American Board of Internal Medicine, Philadelphia, Pennsylvania 19106, USA.
Medical Education (Impact Factor: 3.62). 01/2011; 45(1):69-80. DOI: 10.1111/j.1365-2923.2010.03847.x
Source: PubMed

ABSTRACT Trainees in undergraduate and postgraduate medical education engage in multiple transitions as part of the educational process, including many transitions that occur on both periodic and daily bases within medical education programmes. The clinical rotation, based on either a medical discipline or clinical care setting and occurring over a predetermined, short period of time, is a deeply entrenched educational approach with its roots in Abraham Flexner's seminal report. Many assumptions about the presumed benefits of clinical rotations have become pervasive despite a lack of empirical evidence on their optimal timing and structure, and on how transitions between clinical rotations should occur.
In this paper, we examine the issue of rotational transitions from the three perspectives of sociology, learning theory, and the improvement of quality and safety.

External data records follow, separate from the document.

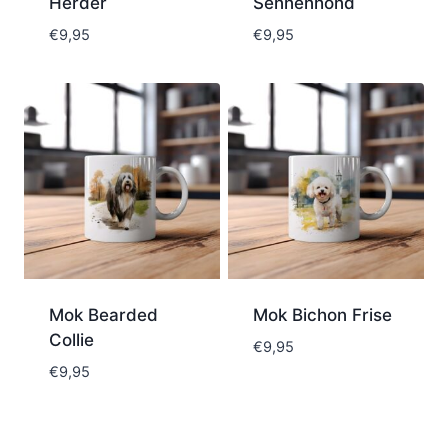
Herder
Sennenhond
€
9,95
€
9,95
Mok Bearded
Mok Bichon Frise
Collie
€
9,95
€
9,95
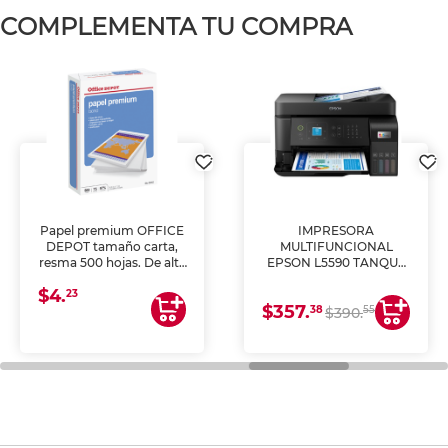
COMPLEMENTA TU COMPRA
Papel premium OFFICE
IMPRESORA
DEPOT tamaño carta,
MULTIFUNCIONAL
resma 500 hojas. De alta
EPSON L5590 TANQUE
blancura y acabado
DE TINTA (IMPRIME,
$4.
uniforme, ideal para
COPIA Y ESCANEA)
23
$357.
impresoras de inyección
38
55
$390.
de tinta y láser,
fotocopiadoras y uso
general de oficina.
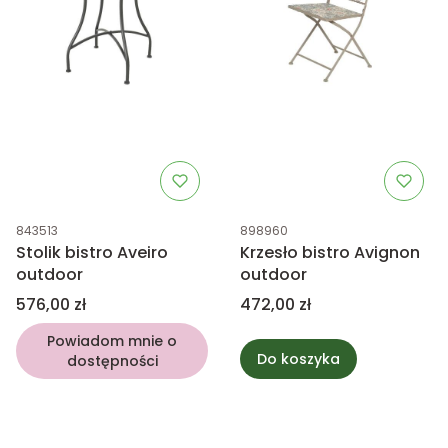
Kod produktu
Kod produktu
843513
898960
Stolik bistro Aveiro
Krzesło bistro Avignon
outdoor
outdoor
Cena
Cena
576,00 zł
472,00 zł
Powiadom mnie o
Do koszyka
dostępności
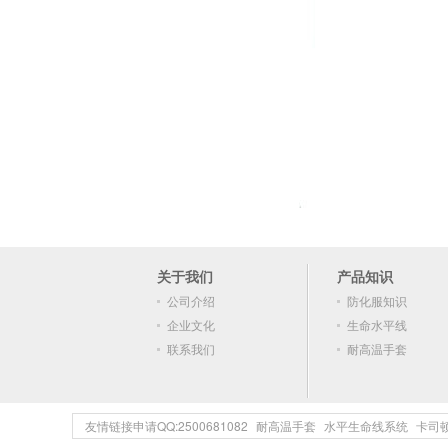
关于我们
产品知识
公司介绍
防化服知识
企业文化
生命水平线
联系我们
耐高温手套
友情链接申请QQ:2500681082
耐高温手套
水平生命线系统
卡司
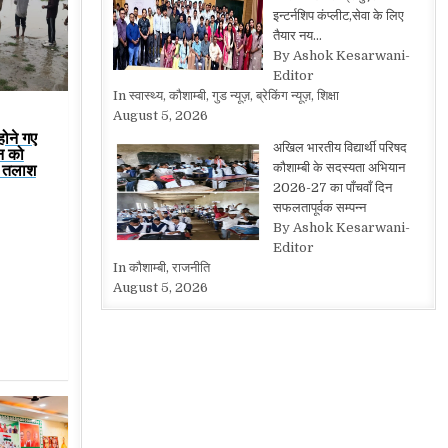
इन्टर्नशिप कंप्लीट,सेवा के लिए
तैयार नय…
By Ashok Kesarwani-
Editor
In स्वास्थ्य, कौशाम्बी, गुड न्यूज़, ब्रेकिंग न्यूज़, शिक्षा
August 5, 2026
होने गए
अखिल भारतीय विद्यार्थी परिषद
न को
ी तलाश
कौशाम्बी के सदस्यता अभियान
2026-27 का पाँचवाँ दिन
सफलतापूर्वक सम्पन्न
By Ashok Kesarwani-
Editor
In कौशाम्बी, राजनीति
August 5, 2026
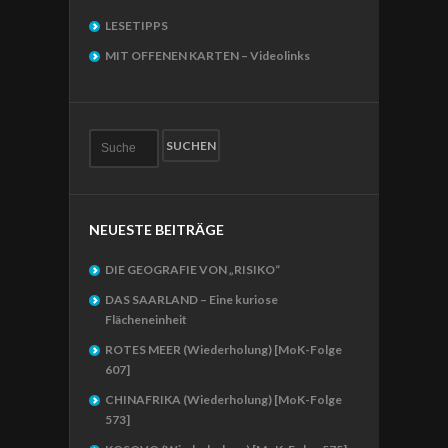
LESETIPPS
MIT OFFENEN KARTEN – Videolinks
NEUESTE BEITRÄGE
DIE GEOGRAFIE VON „RISIKO“
DAS SAARLAND – Eine kuriose
Flächeneinheit
ROTES MEER (Wiederholung) [MoK-Folge
607]
CHINAFRIKA (Wiederholung) [MoK-Folge
573]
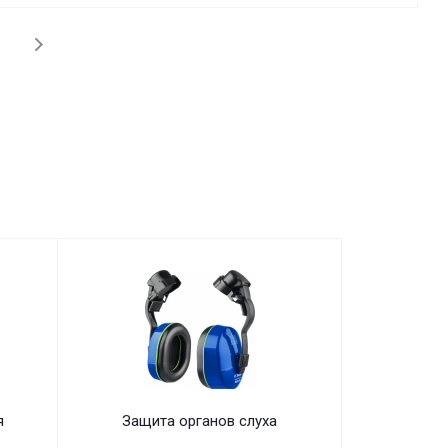
я
Защита органов слуха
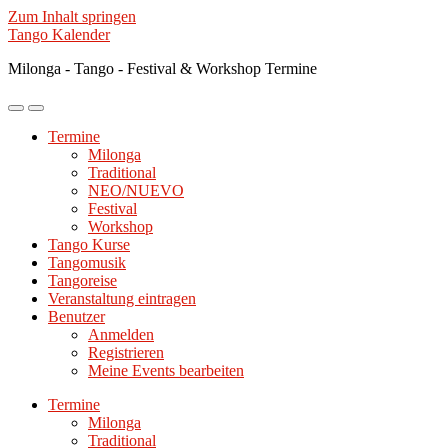
Zum Inhalt springen
Tango Kalender
Milonga - Tango - Festival & Workshop Termine
Mobile-
Suchfeld
Menü
ein-/ausblenden
Termine
ein-/ausblenden
Milonga
Traditional
NEO/NUEVO
Festival
Workshop
Tango Kurse
Tangomusik
Tangoreise
Veranstaltung eintragen
Benutzer
Anmelden
Registrieren
Meine Events bearbeiten
Termine
Milonga
Traditional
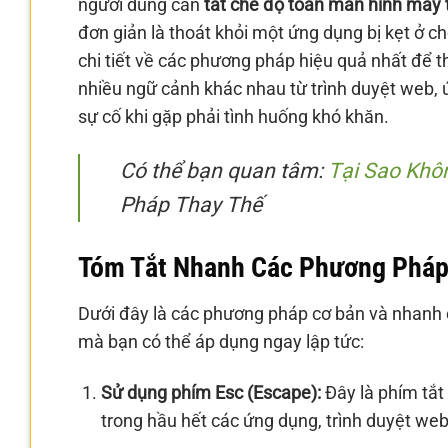
người dùng cần
tắt chế độ toàn màn hình máy 
đơn giản là thoát khỏi một ứng dụng bị kẹt ở ch
chi tiết về các phương pháp hiệu quả nhất để t
nhiều ngữ cảnh khác nhau từ trình duyệt web, ứ
sự cố khi gặp phải tình huống khó khăn.
Có thể bạn quan tâm:
Tại Sao Khô
Pháp Thay Thế
Tóm Tắt Nhanh Các Phương Pháp 
Dưới đây là các phương pháp cơ bản và nhanh 
mà bạn có thể áp dụng ngay lập tức:
Sử dụng phím Esc (Escape):
Đây là phím tắt
trong hầu hết các ứng dụng, trình duyệt web 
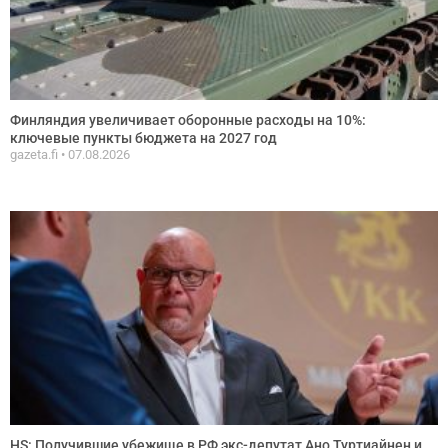
Финляндия увеличивает оборонные расходы на 10%:
ключевые пункты бюджета на 2027 год
gazeta.fi
07.08.2026
HS: Получившие убежище в РФ экс-депутат Ано Туртиайнен и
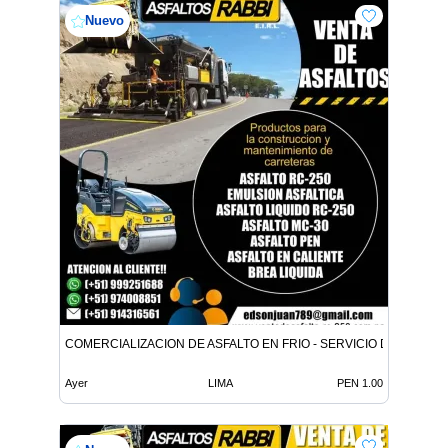
Nuevo
COMERCIALIZACION DE ASFALTO EN FRIO - SERVICIO DE ASFALT
Ayer
LIMA
PEN 1.00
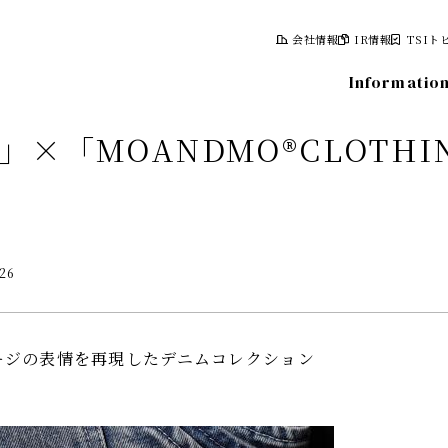
会社情報
IR情報
TSIト
Informatio
X」×「MOANDMO®CLOTH
！
報
株式について
.26
計画
株式情報
レポート
株主総会
情報
株主優待制度
ージの表情を再現したデニムコレクション
株主向け資料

Discussion from the sociological perspective addresses the need for much greater attention to interprofessional relationships and professional development, whereas that from the learning theory perspective examines the gap between what is known from pedagogical and cognitive science and what is currently practised (learning theory). Discussion from the perspective of improving quality and safety refers to the critical need to embed trainees in functional clinical microsystems as meaningful participants.
Research is urgently needed on the effects of transitions on trainees, faculty staff, non-doctor health care providers and patients in order to optimise future competency-based training models and confirm or refute current assumptions.